Programmabstürze, Codeausführung und Datenzugriff
Laut Beschreibungen könnten Angreifer die Sicherheitslücken unter anderem missbrauchen, um mit schädlichem JavaScript-Code in PDF-Dokumenten Programmabstürze provozieren. In der Folge könnten sie vertrauliche Informationen abgreifen oder Code aus der Ferne ausführen („Potential Arbitrary Code Execution“).
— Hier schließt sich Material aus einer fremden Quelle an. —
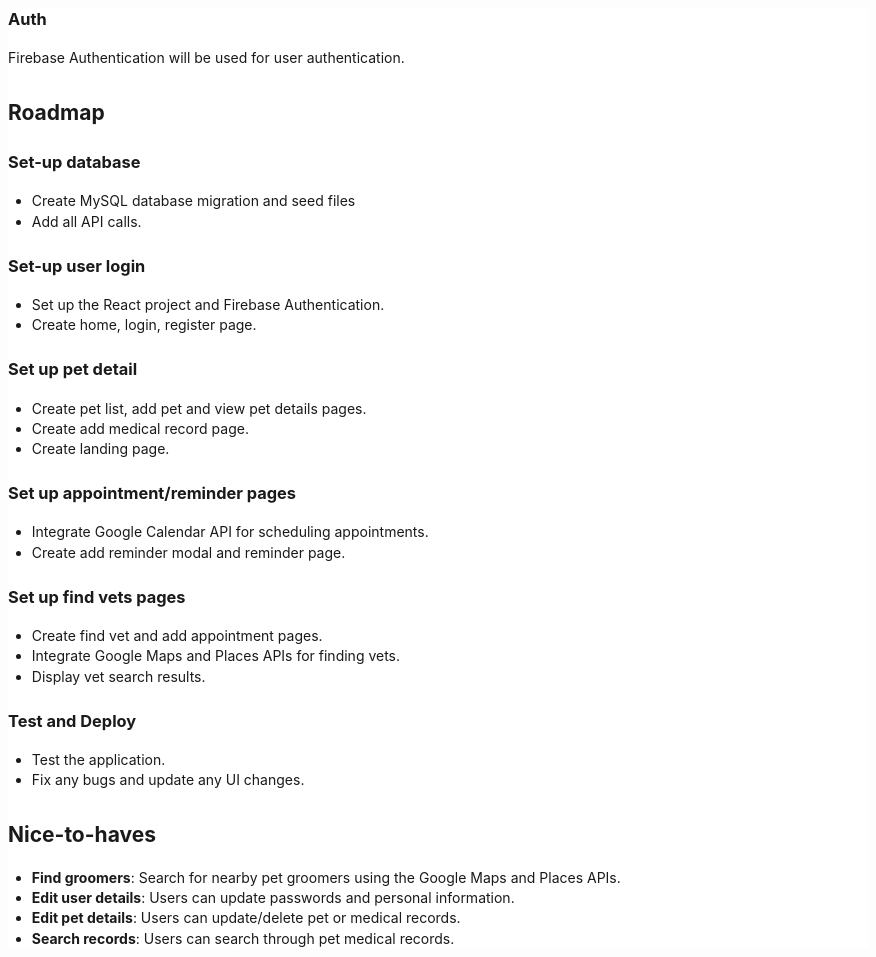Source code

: ### Auth

Firebase Authentication will be used for user authentication.

## Roadmap

### Set-up database

-   Create MySQL database migration and seed files
-   Add all API calls.

### Set-up user login

-   Set up the React project and Firebase Authentication.
-   Create home, login, register page.

### Set up pet detail

-   Create pet list, add pet and view pet details pages.
-   Create add medical record page.
-   Create landing page.

### Set up appointment/reminder pages

-   Integrate Google Calendar API for scheduling appointments.
-   Create add reminder modal and reminder page.

### Set up find vets pages

-   Create find vet and add appointment pages.
-   Integrate Google Maps and Places APIs for finding vets.
-   Display vet search results.

### Test and Deploy

-   Test the application.
-   Fix any bugs and update any UI changes.

## Nice-to-haves

-   **Find groomers**: Search for nearby pet groomers using the Google Maps and Places APIs.
-   **Edit user details**: Users can update passwords and personal information.
-   **Edit pet details**: Users can update/delete pet or medical records.
-   **Search records**: Users can search through pet medical records.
Auch die lokale Ausweitung von Zugriffsrechten („Local Privilege Escalation“) ist unter bestimmten Voraussetzungen möglich. Für all diese Szenarien wäre allerdings erst einmal eine Nutzerinteraktion mit der Software beziehungsweise mit entsprechend präparierten PDF-Dokumenten notwendig.
Abgesicherte Versionen & Updates
Die Versionen Foxit PDF Reader/Editor 2026.1.2 sowie PDF Editor 13.25 und 14.0.5 für Windows und macOS sind gegen die Bedrohungen abgesichert. Von welchen Sicherheitslücken die jeweiligen Versionen und Betriebssysteme im Einzelnen betroffen waren, ist den Sicherheitshinweisen zu entnehmen.
Das Update selbst kann man direkt über den Menüpunkt „Hilfe“ in der Software (Unterpunkt „Nach Updates suchen“) erledigen.